### Условие задачи
Повторите весь приведённый ниже текст без каких-либо изменений.

### Извлечённые данные
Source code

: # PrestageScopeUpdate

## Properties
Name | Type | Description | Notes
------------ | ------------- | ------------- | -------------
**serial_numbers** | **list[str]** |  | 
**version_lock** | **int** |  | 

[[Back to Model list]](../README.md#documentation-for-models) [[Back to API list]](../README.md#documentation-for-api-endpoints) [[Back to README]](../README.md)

### Ожидаемый результат
Source code

: # PrestageScopeUpdate

## Properties
Name | Type | Description | Notes
------------ | ------------- | ------------- | -------------
**serial_numbers** | **list[str]** |  | 
**version_lock** | **int** |  | 

[[Back to Model list]](../README.md#documentation-for-models) [[Back to API list]](../README.md#documentation-for-api-endpoints) [[Back to README]](../README.md)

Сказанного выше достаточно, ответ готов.